Analysis of the COVID-19 pandemic in the Netherlands suggests that locally targeted pandemic control measures could have been just as effective as national lockdowns, according to a study published today in eLife.
The findings could be used to develop public health policies that effectively balance control measures to reduce infection spread, while lowering their socio-economic impact.
“Like many countries, control of the first COVID-19 pandemic wave in the Netherlands was largely based on the nationwide implementation of measures such as lockdowns, social distancing and reduced mobility,” says lead author Mark Dekker, at the time of this study a PhD student in the Department of Information and Computing Sciences at Utrecht University, the Netherlands. “The associated societal burden affected all areas of the country, while infections and the health-associated burden affected only some regions, for some of the time. This raises the question of whether the pandemic could have been controlled equally well with interventions specifically tailored to subnational regions.”
Addressing this question required a genuinely multidisciplinary team, with the combined expertise of well-known epidemiologists, Coffeng and de Vlas (Erasmus University Medical Center in Rotterdam), as well as the experience of Dekker and Panja in computer science and the simulation of complex systems, further aided by statistics through Pijpers. Dekker and colleagues built an analysis method that includes information on how people travel, mingle and interact in different municipalities in the Netherlands. This allowed them to predict whether subnational interventions would have led to poorer or comparable control of the pandemic in the country as a whole.

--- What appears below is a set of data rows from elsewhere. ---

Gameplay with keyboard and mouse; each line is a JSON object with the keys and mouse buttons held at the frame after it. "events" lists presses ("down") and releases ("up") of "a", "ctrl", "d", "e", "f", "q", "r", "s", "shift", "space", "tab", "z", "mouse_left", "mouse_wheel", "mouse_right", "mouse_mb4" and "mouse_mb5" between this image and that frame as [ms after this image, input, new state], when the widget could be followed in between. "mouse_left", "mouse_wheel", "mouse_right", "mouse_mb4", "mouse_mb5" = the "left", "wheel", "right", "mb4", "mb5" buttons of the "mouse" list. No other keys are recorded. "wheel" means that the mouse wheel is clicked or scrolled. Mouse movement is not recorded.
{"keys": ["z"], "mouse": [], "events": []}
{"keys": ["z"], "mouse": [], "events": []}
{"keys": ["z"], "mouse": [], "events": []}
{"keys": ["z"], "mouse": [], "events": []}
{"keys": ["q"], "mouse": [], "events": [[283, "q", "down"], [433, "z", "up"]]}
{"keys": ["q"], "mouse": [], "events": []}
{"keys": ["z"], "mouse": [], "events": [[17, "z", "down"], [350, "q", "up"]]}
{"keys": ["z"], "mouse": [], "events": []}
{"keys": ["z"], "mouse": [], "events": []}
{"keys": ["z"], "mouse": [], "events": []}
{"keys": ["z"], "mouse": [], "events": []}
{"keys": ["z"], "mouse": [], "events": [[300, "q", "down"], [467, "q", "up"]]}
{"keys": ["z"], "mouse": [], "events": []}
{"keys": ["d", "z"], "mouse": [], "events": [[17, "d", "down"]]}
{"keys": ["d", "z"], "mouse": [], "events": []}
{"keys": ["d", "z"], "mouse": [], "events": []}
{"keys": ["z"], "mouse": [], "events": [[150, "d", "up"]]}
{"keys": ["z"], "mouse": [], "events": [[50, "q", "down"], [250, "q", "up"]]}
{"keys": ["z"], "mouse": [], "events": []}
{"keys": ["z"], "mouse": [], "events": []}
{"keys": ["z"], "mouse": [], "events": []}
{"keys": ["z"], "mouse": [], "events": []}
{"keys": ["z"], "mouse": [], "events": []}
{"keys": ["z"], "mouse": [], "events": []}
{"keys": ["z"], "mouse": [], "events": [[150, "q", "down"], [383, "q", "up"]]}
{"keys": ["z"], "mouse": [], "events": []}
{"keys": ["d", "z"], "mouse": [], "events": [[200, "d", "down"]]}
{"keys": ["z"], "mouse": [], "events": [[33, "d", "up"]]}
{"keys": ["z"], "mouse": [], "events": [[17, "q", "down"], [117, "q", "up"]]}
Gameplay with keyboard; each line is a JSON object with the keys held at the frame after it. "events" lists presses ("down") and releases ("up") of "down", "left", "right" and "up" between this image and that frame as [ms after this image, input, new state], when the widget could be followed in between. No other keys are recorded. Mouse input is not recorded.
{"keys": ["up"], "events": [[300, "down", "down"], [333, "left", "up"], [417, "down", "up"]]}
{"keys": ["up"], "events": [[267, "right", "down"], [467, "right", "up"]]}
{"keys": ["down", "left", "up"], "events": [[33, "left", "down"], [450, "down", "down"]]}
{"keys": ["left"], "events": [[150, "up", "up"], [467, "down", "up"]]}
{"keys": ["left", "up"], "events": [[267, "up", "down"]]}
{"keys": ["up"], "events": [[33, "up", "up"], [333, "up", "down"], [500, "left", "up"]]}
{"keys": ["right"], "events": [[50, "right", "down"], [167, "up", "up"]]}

Their analysis method was built in several stages. First, they grouped the population into 11 demographic categories and 380 municipalities. Groups of 100 people were defined as ‘agents’. The movements of these ‘agents’ between municipalities were simulated at hourly resolution, based on the analysis of anonymised mobile phone signals and mobility data from Google. The team then determined the likelihood of mixing between agents within a municipality based on the type of activity the agents were engaged in – either ‘home’, ‘work’, ‘school’ or ‘other’.
Next, they added in information about COVID-19 transmission: every agent was labelled as ‘susceptible’, ‘exposed’, ‘infectious’ or ‘recovered’, and ‘susceptible’ agents could move to the ‘exposed’ category depending on the ‘force of infection’ – that is, the prevalence of infectious cases and expected contact rates. Layered on top of this were the pandemic control measures – movement restrictions and school closures – which mirrored those implemented at the national level during the first wave of the pandemic. The model was then used to predict trends in infection, which were converted into predicted hospital admissions.
The decision to introduce a national lockdown during the pandemic was based on when infection rates reached a certain threshold proportion of the population. The same approach was used in the simulation by showing the effect of lockdowns introduced at four different thresholds – 3%, 1%, 0.33% and 0.1% of the municipality population. The impact of the lockdowns was then predicted in two ways: number of hospital admissions, and the number of days that people benefitted from not being in a lockdown (additional intervention-free person-days).
At an infection rate of 3%, the model suggests that only a few municipalities required a lockdown, resulting in 185 million intervention-free person-days, but this threshold is too high – it would have resulted in a 157% increase in the number of hospital admissions (around 19,000 additional), compared to levels seen with a national lockdown in the first wave.
The more stringent thresholds of 1% and 0.33% resulted in numbers closer to those seen in a national lockdown: 4,670 and 410 additional hospital admissions, respectively, but only modest benefits in terms of additional intervention-free person-days (103 million and 36 million).
The threshold of 0.1%, closest to a national lockdown, only caused a few additional hospital admissions but still spared 18 municipalities from lockdown for over five weeks. These spared municipalities were more likely to be rural, isolated and less densely populated regions in the North East of the country.
Together, the model suggests that by targeting interventions subnationally; for example, 167 municipalities could have remained without lockdown at the start of the first COVID-19 wave and 12 could still have remained open after five weeks, resulting in only 3.4% more hospital admissions. Such a targeted approach, based on live information about infection levels in subnational areas, could mitigate the need for national lockdowns and has the potential to be expanded to other countries.
“With emerging methods and technologies such as sewage monitoring, fast identification of disease biology, and live tracking through mass testing, a more regionally targeted approach could significantly reduce the societal burden of lockdowns to control infectious diseases,” says co-senior author Debabrata Panja, an Assistant Professor in the Department of Information and Computing Sciences and the Centre for Complex Systems Studies, Utrecht University.
“Our approach of capturing local context through empirical data on demography, mobility and spatial clustering of the population, and combining this with disease transmission, could be applied in other settings,” the authors conclude. “In larger countries, the most appropriate subnational resolution could be at the level of counties, provinces or any other existing administrative regions that make the best use of clear lines of communication and responsibilities.”